%%
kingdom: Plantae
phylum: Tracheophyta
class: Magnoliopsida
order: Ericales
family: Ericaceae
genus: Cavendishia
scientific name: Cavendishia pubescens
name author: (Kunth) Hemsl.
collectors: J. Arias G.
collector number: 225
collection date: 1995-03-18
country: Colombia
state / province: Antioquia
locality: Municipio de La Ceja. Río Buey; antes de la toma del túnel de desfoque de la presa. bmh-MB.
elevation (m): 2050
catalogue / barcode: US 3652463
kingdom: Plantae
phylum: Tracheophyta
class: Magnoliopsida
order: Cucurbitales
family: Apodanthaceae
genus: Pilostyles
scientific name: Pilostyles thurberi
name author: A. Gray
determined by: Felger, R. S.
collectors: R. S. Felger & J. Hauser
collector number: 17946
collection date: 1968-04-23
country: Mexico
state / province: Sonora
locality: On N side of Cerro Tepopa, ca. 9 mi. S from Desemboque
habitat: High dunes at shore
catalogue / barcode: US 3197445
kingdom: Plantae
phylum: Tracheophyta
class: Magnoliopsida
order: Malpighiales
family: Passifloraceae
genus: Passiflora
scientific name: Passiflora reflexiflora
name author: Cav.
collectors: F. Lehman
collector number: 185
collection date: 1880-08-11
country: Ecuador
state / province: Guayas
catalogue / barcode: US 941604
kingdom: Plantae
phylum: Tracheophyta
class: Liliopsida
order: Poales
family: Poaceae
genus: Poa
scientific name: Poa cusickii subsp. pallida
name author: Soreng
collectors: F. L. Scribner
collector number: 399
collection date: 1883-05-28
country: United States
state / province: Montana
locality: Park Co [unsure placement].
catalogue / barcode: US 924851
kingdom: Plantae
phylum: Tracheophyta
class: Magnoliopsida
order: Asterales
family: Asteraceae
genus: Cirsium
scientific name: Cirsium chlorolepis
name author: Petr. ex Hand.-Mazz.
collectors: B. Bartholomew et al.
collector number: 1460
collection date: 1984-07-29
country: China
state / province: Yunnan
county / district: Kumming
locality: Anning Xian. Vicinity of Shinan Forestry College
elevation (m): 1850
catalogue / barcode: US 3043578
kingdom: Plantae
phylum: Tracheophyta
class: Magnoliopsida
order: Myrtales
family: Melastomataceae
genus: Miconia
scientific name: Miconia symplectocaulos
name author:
%%
**Challenge:** Rewrite the rows above with "collector number" changed to "field number" everywhere it appears, keeping every other line the same.

**Finished answer:**
kingdom: Plantae
phylum: Tracheophyta
class: Magnoliopsida
order: Ericales
family: Ericaceae
genus: Cavendishia
scientific name: Cavendishia pubescens
name author: (Kunth) Hemsl.
collectors: J. Arias G.
field number: 225
collection date: 1995-03-18
country: Colombia
state / province: Antioquia
locality: Municipio de La Ceja. Río Buey; antes de la toma del túnel de desfoque de la presa. bmh-MB.
elevation (m): 2050
catalogue / barcode: US 3652463
kingdom: Plantae
phylum: Tracheophyta
class: Magnoliopsida
order: Cucurbitales
family: Apodanthaceae
genus: Pilostyles
scientific name: Pilostyles thurberi
name author: A. Gray
determined by: Felger, R. S.
collectors: R. S. Felger & J. Hauser
field number: 17946
collection date: 1968-04-23
country: Mexico
state / province: Sonora
locality: On N side of Cerro Tepopa, ca. 9 mi. S from Desemboque
habitat: High dunes at shore
catalogue / barcode: US 3197445
kingdom: Plantae
phylum: Tracheophyta
class: Magnoliopsida
order: Malpighiales
family: Passifloraceae
genus: Passiflora
scientific name: Passiflora reflexiflora
name author: Cav.
collectors: F. Lehman
field number: 185
collection date: 1880-08-11
country: Ecuador
state / province: Guayas
catalogue / barcode: US 941604
kingdom: Plantae
phylum: Tracheophyta
class: Liliopsida
order: Poales
family: Poaceae
genus: Poa
scientific name: Poa cusickii subsp. pallida
name author: Soreng
collectors: F. L. Scribner
field number: 399
collection date: 1883-05-28
country: United States
state / province: Montana
locality: Park Co [unsure placement].
catalogue / barcode: US 924851
kingdom: Plantae
phylum: Tracheophyta
class: Magnoliopsida
order: Asterales
family: Asteraceae
genus: Cirsium
scientific name: Cirsium chlorolepis
name author: Petr. ex Hand.-Mazz.
collectors: B. Bartholomew et al.
field number: 1460
collection date: 1984-07-29
country: China
state / province: Yunnan
county / district: Kumming
locality: Anning Xian. Vicinity of Shinan Forestry College
elevation (m): 1850
catalogue / barcode: US 3043578
kingdom: Plantae
phylum: Tracheophyta
class: Magnoliopsida
order: Myrtales
family: Melastomataceae
genus: Miconia
scientific name: Miconia symplectocaulos
name author:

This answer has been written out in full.